• **Stored data**

▶

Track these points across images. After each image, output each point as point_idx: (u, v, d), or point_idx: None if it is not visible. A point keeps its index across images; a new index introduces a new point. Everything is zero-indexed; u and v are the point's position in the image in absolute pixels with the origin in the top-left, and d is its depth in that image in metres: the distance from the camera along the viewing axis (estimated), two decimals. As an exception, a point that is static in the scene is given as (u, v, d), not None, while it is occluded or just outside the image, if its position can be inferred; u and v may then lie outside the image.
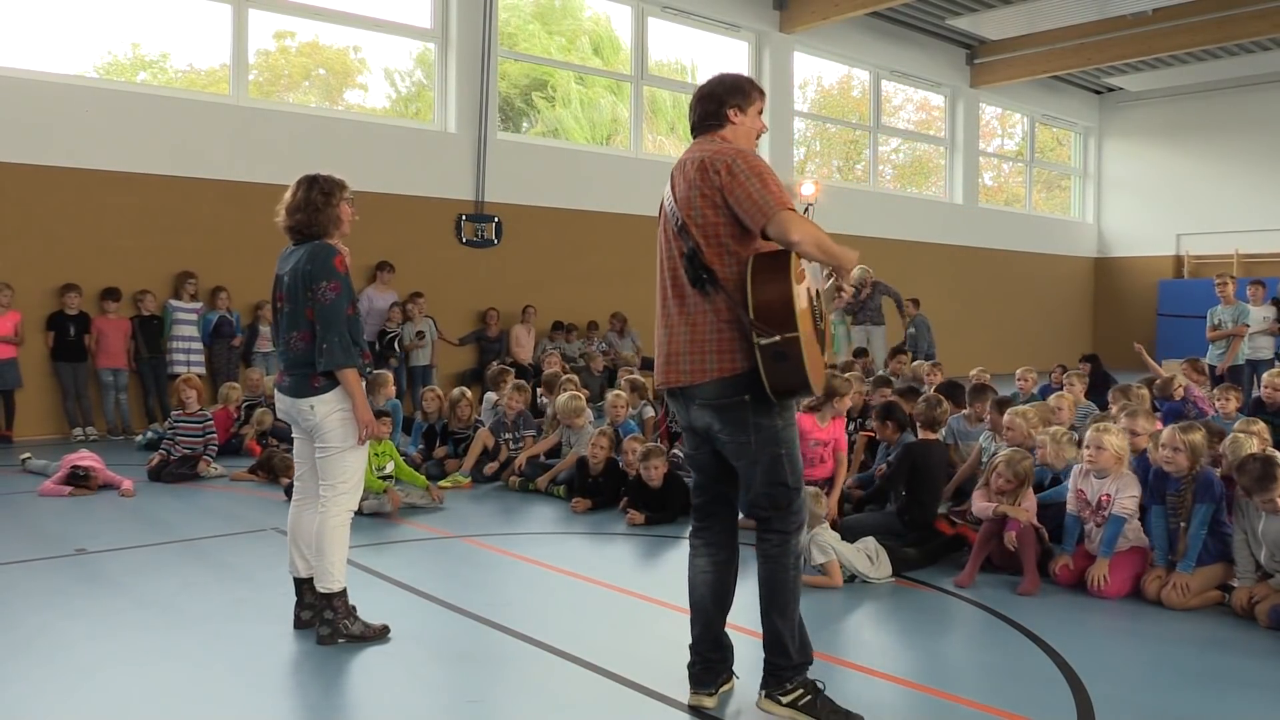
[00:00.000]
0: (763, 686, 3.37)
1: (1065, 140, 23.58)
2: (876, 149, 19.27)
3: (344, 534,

◀

• **TRY IT**
Your answer should hold exactly the lines from the one containing "[00:00.000]" to the last line of the data, both included, and no others.

• **WRITTEN ANSWER**
[00:00.000]
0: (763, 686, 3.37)
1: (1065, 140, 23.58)
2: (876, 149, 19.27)
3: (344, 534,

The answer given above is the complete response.